### Task 1
According to the wool passage, how many crimps per inch can ultra-fine merino wool have?

### Text passage

::::

I talked about rayon last, week, and with temperatures dropping...how about wool? This is from the VFG Fabric Resource.

Wool 
Wool is a natural fiber from sheep coats. It can be spun into a yarn with qualities that have never been entirely reproduced with manufactured fibers. It is strong and flexible, an excellent insulator, flame resistant, naturally water repellent and also able to absorb up to 50% of its weight in water. The fibers are naturally crimped and springy. The crimping makes the spinning of wool much easier with the fibers naturally binding together. In addition, the microscopic sections or scales along wool fibers allow them to stretch and bend as well as to lock together—giving wool its felting property. 
Not all sheep hair is the same—with variations on one animal, from animal to animal, and between breeds. Kemp is the more hair-like portion of a sheep coat, with little or no crimp and of larger diameter and coarser feel. The highest grade of wool is one with the narrowest diameter and with the highest number of crimps in its fiber. Ultra-fine merino wool can have up to 100 crimps per inch.

::::

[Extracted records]
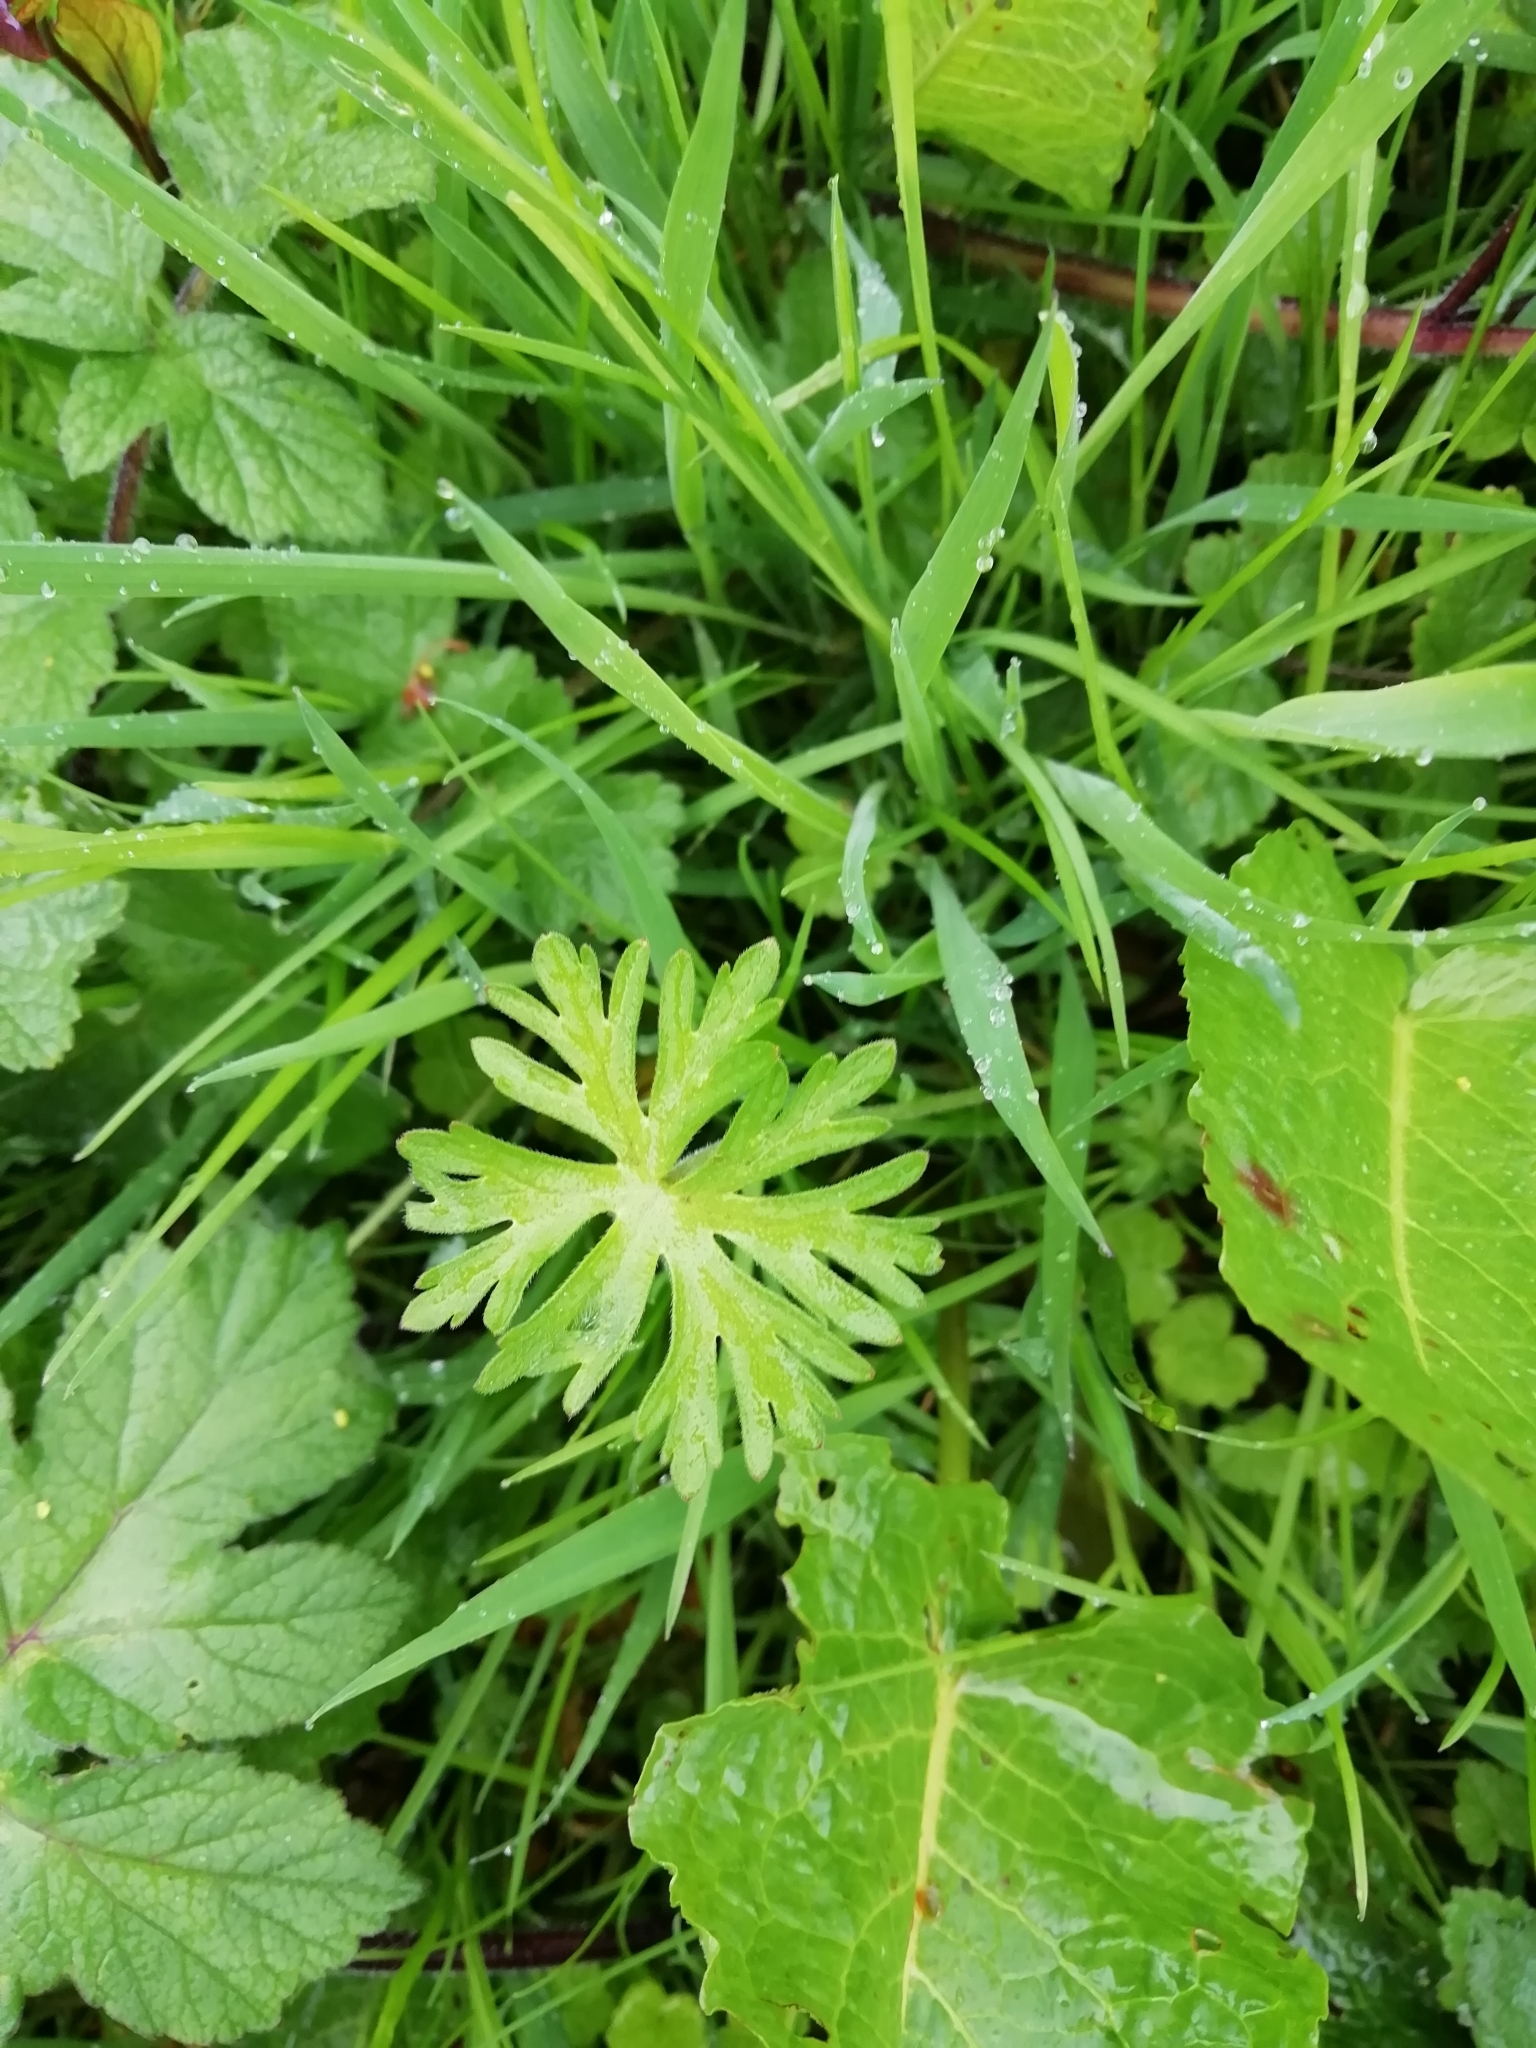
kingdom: Plantae
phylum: Tracheophyta
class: Magnoliopsida
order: Geraniales
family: Geraniaceae
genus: Geranium
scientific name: Geranium dissectum
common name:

::::

### Task 2
Please lay out the entry lines from the line with "class: Magnoliopsida" through the end of the entries as a JSON list of strings, one string per line, leaving out blank lines.

### Reply 1
Up to 100 crimps per inch.

### Reply 2
[
  "class: Magnoliopsida",
  "order: Geraniales",
  "family: Geraniaceae",
  "genus: Geranium",
  "scientific name: Geranium dissectum",
  "common name:"
]